*** Material for this task Section Begins ***

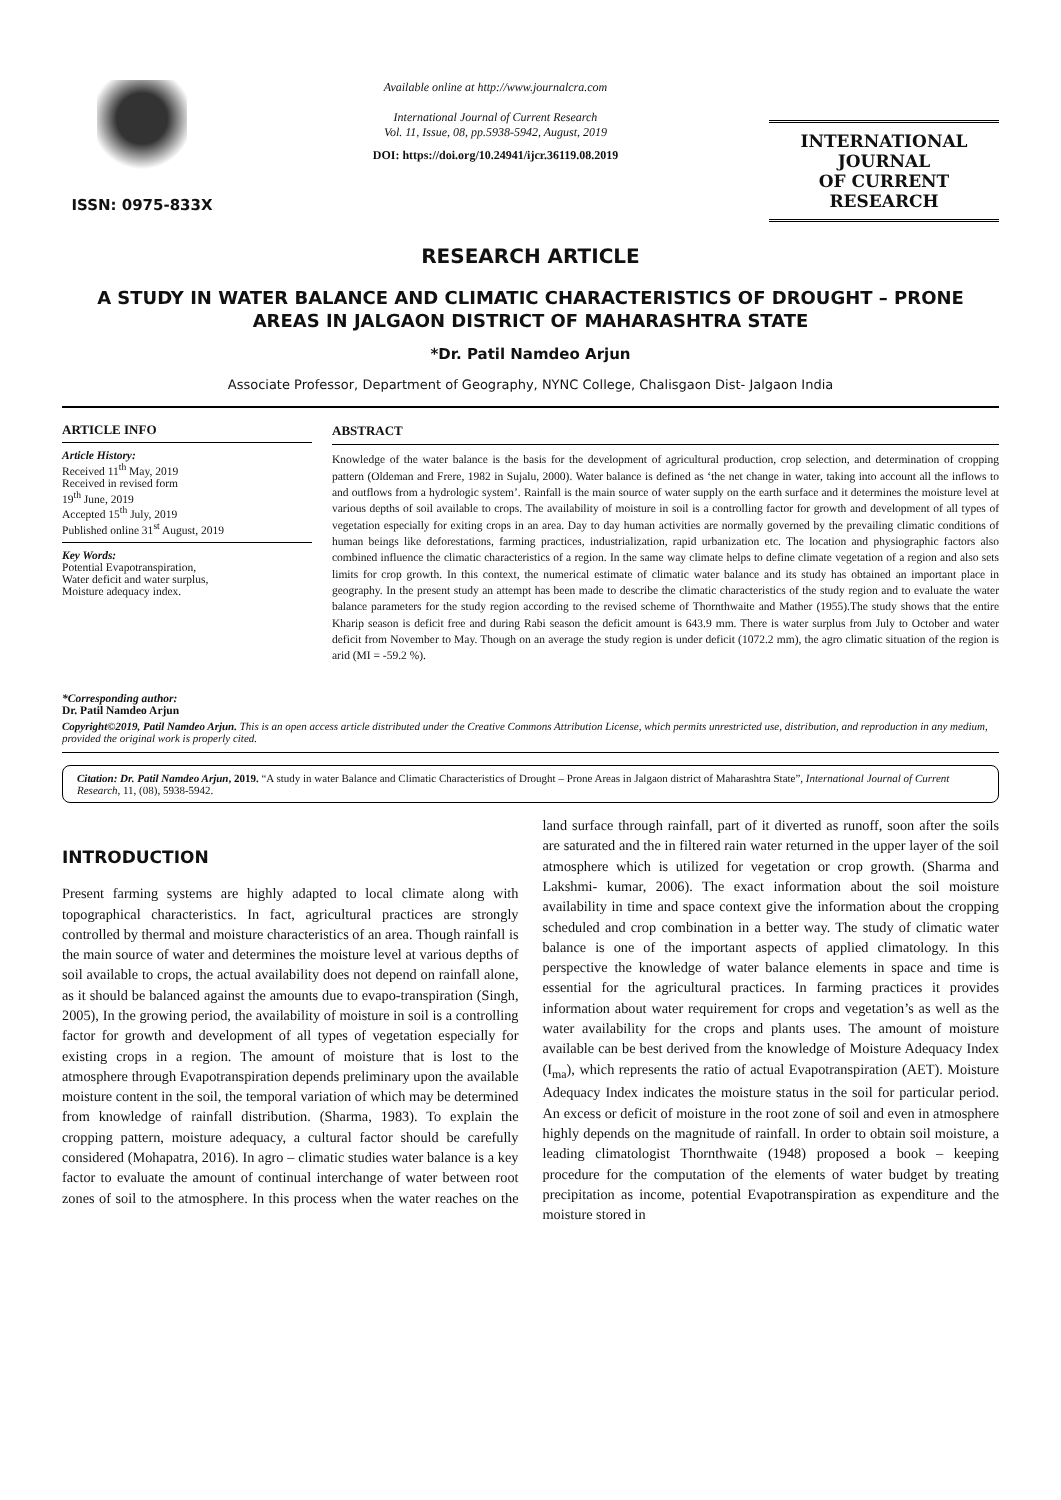ISSN: 0975-833X
Available online at http://www.journalcra.com
International Journal of Current Research
Vol. 11, Issue, 08, pp.5938-5942, August, 2019
DOI: https://doi.org/10.24941/ijcr.36119.08.2019
INTERNATIONAL JOURNAL
OF CURRENT RESEARCH
RESEARCH ARTICLE
A STUDY IN WATER BALANCE AND CLIMATIC CHARACTERISTICS OF DROUGHT – PRONE AREAS IN JALGAON DISTRICT OF MAHARASHTRA STATE
*Dr. Patil Namdeo Arjun
Associate Professor, Department of Geography, NYNC College, Chalisgaon Dist- Jalgaon India
ARTICLE INFO
Article History:
Received 11<sup>th</sup> May, 2019
Received in revised form
19<sup>th</sup> June, 2019
Accepted 15<sup>th</sup> July, 2019
Published online 31<sup>st</sup> August, 2019
Key Words:
Potential Evapotranspiration,
Water deficit and water surplus,
Moisture adequacy index.
*Corresponding author:
Dr. Patil Namdeo Arjun
ABSTRACT
Knowledge of the water balance is the basis for the development of agricultural production, crop selection, and determination of cropping pattern (Oldeman and Frere, 1982 in Sujalu, 2000). Water balance is defined as ‘the net change in water, taking into account all the inflows to and outflows from a hydrologic system’. Rainfall is the main source of water supply on the earth surface and it determines the moisture level at various depths of soil available to crops. The availability of moisture in soil is a controlling factor for growth and development of all types of vegetation especially for exiting crops in an area. Day to day human activities are normally governed by the prevailing climatic conditions of human beings like deforestations, farming practices, industrialization, rapid urbanization etc. The location and physiographic factors also combined influence the climatic characteristics of a region. In the same way climate helps to define climate vegetation of a region and also sets limits for crop growth. In this context, the numerical estimate of climatic water balance and its study has obtained an important place in geography. In the present study an attempt has been made to describe the climatic characteristics of the study region and to evaluate the water balance parameters for the study region according to the revised scheme of Thornthwaite and Mather (1955).The study shows that the entire Kharip season is deficit free and during Rabi season the deficit amount is 643.9 mm. There is water surplus from July to October and water deficit from November to May. Though on an average the study region is under deficit (1072.2 mm), the agro climatic situation of the region is arid (MI = -59.2 %).
Copyright©2019, Patil Namdeo Arjun. This is an open access article distributed under the Creative Commons Attribution License, which permits unrestricted use, distribution, and reproduction in any medium, provided the original work is properly cited.
Citation: Dr. Patil Namdeo Arjun, 2019. “A study in water Balance and Climatic Characteristics of Drought – Prone Areas in Jalgaon district of Maharashtra State”, International Journal of Current Research, 11, (08), 5938-5942.
INTRODUCTION
Present farming systems are highly adapted to local climate along with topographical characteristics. In fact, agricultural practices are strongly controlled by thermal and moisture characteristics of an area. Though rainfall is the main source of water and determines the moisture level at various depths of soil available to crops, the actual availability does not depend on rainfall alone, as it should be balanced against the amounts due to evapo-transpiration (Singh, 2005), In the growing period, the availability of moisture in soil is a controlling factor for growth and development of all types of vegetation especially for existing crops in a region. The amount of moisture that is lost to the atmosphere through Evapotranspiration depends preliminary upon the available moisture content in the soil, the temporal variation of which may be determined from knowledge of rainfall distribution. (Sharma, 1983). To explain the cropping pattern, moisture adequacy, a cultural factor should be carefully considered (Mohapatra, 2016). In agro – climatic studies water balance is a key factor to evaluate the amount of continual interchange of water between root zones of soil to the atmosphere. In this process when the water reaches on the land surface through rainfall, part of it diverted as runoff, soon after the soils are saturated and the in filtered rain water returned in the upper layer of the soil atmosphere which is utilized for vegetation or crop growth. (Sharma and Lakshmi- kumar, 2006). The exact information about the soil moisture availability in time and space context give the information about the cropping scheduled and crop combination in a better way. The study of climatic water balance is one of the important aspects of applied climatology. In this perspective the knowledge of water balance elements in space and time is essential for the agricultural practices. In farming practices it provides information about water requirement for crops and vegetation’s as well as the water availability for the crops and plants uses. The amount of moisture available can be best derived from the knowledge of Moisture Adequacy Index (I<sub>ma</sub>), which represents the ratio of actual Evapotranspiration (AET). Moisture Adequacy Index indicates the moisture status in the soil for particular period. An excess or deficit of moisture in the root zone of soil and even in atmosphere highly depends on the magnitude of rainfall. In order to obtain soil moisture, a leading climatologist Thornthwaite (1948) proposed a book – keeping procedure for the computation of the elements of water budget by treating precipitation as income, potential Evapotranspiration as expenditure and the moisture stored in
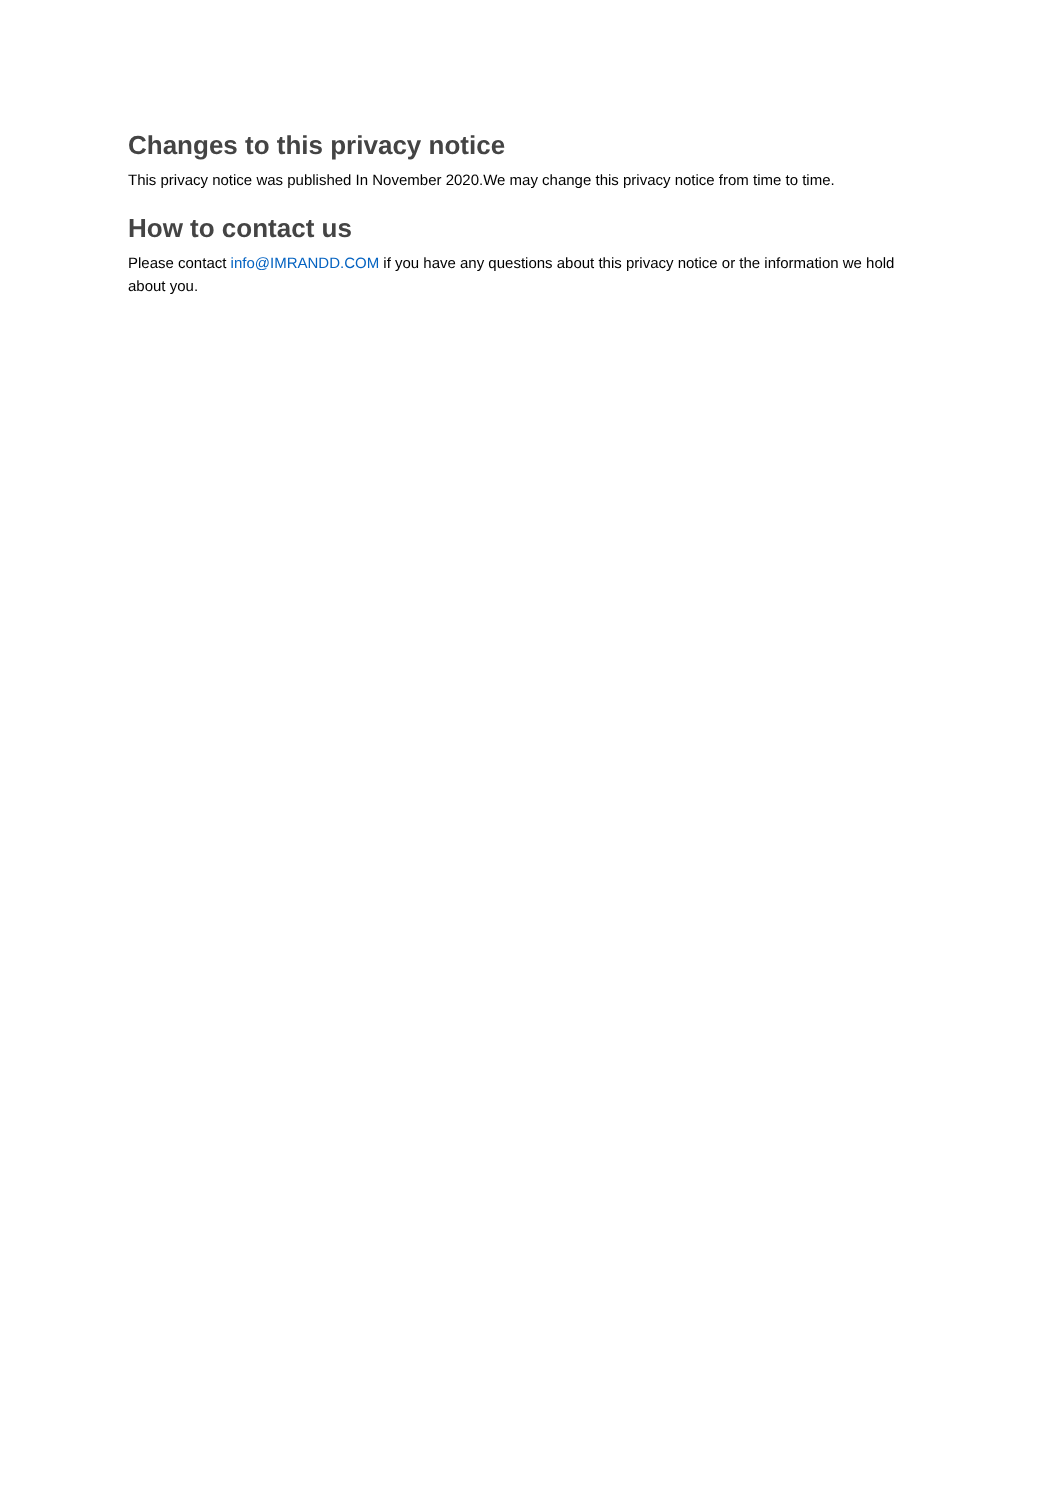Changes to this privacy notice
This privacy notice was published In November 2020.We may change this privacy notice from time to time.
How to contact us
Please contact info@IMRANDD.COM if you have any questions about this privacy notice or the information we hold about you.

*** Material for this task Section Ends ***

» Task statement:
Exclude every picture, then return precisely the lines that run from the line containing "Changes to this privacy notice" through the end of the entries above.

» Solved exercise:
Changes to this privacy notice
This privacy notice was published In November 2020.We may change this privacy notice from time to time.
How to contact us
Please contact info@IMRANDD.COM if you have any questions about this privacy notice or the information we hold about you.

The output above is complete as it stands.